Le développement du rail peut aussi favoriser la mobilité touristique avec plus de capacité et des tarifs certainement plus attractifs. La Société nationale des transports ferroviaires (SNTF) compte renforcer les grandes lignes par ses anciens trains réhabilités, à raison d’un train réhabilité mensuellement, à partir de ce mois. En plus de la mise en service de Coradia, un train de grandes lignes polyvalent bi-mode (diesel et électrique 25 kv) qui peut circuler à une vitesse de 160 km/h.

Que doit faire l’État pour accentuer ce mouvement ?

Il faut organiser et encourager le logement chez l’habitant, encourager davantage l’investissement hôtelier dans les principaux points touristiques et veiller à la qualité de service. Les agences font-elles suffisamment ou pas assez pour le tourisme interne ? «Les agences tout d’abord sont nombreuses, beaucoup ne savent pas ce que tourisme veut dire, les quelques vraies agences pros investissent énormément en proposant systématiquement les différentes destinations à l’intérieur», ajoute le manager général de Zyriab Voyages.

Certaines agences préfèrent le tourisme à l’émission beaucoup plus lucrative, même si ce n’est pas toujours évident : la hausse vertigineuse de l’euro en a poussé beaucoup à réduire leur marge afin de proposer un produit à la hauteur du budget de l’Algérien. Il est vrai que jusqu’à présent les flux vers l’outgoing étaient plus élevés.

Ainsi, l’Algérien commence à développer la culture des vacances. Plusieurs facteurs y contribuent. La composante sociale a changé. La famille de 10 à 12 membres dans les années 1970 est devenue une petite famille de 2 à 3 membres maximum. On trouve un couple où les deux parents travaillent. Il y a ainsi de meilleures rentrées financières.

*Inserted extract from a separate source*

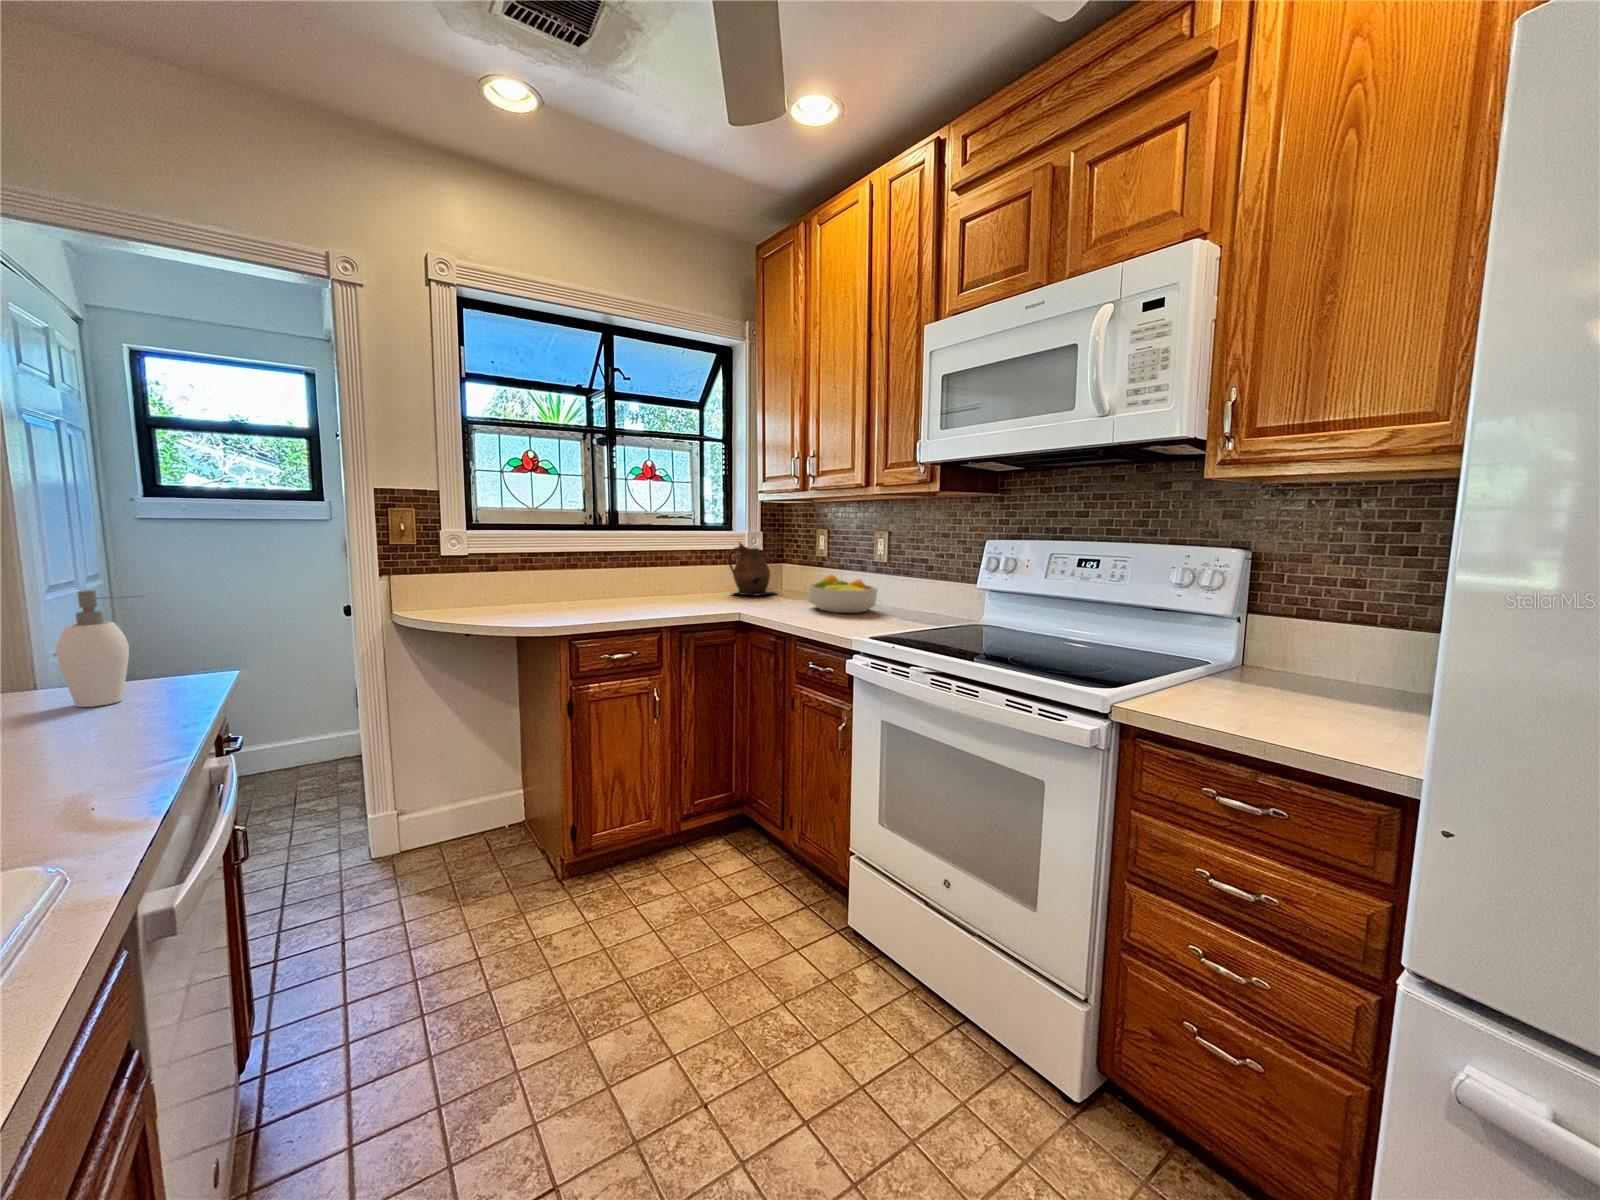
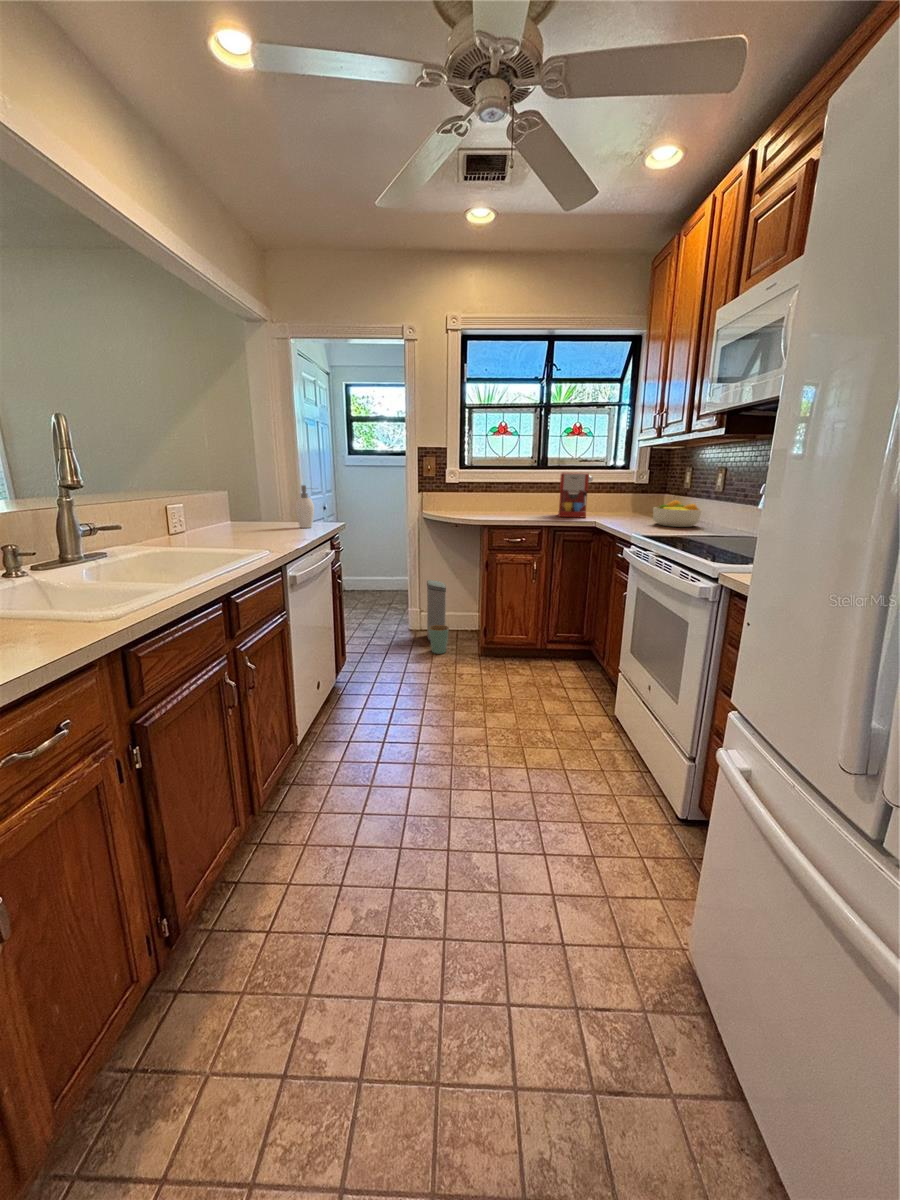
coffee maker: none [650,536,706,607] -> present [558,472,593,518]
ceramic pitcher: present [728,542,775,596] -> none [618,478,655,516]
trash can: none [411,745,485,897] -> present [427,580,449,654]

Les petites familles vivent de plus en plus isolées de la grande famille, donc plus mobiles pour le déplacement. La plupart sont véhiculées, donc accessibilité aux sites touristiques, en plus des nouvelles formules destinées aux familles durant les différentes vacances de l’année.

La visite de La Casbah d’Alger est de plus en plus demandée. Objectif : vivre le voyage en famille, la découverte ensemble et le partage entre les membres. Les réseaux sociaux ont permis aussi, à travers la photo et la vidéo, de faire connaître des sites magnifiques et donc donner envie de voyages et de découvertes. Les expériences vivantes sont immortalisées par des vidéos qu’on retrouve sur Facebook et Instagram.

Certains parents ont transmis à leurs enfants la passion du voyage.
Le tourisme national peut constituer un apport considérable au développement économique régional par la répartition d’une part des richesses nationales. Il permet outre l’atténuation des effets de la saisonnalité, le maintien des emplois et des effets induits sur les transports divers et les autres entreprises de services (cafés, restaurants).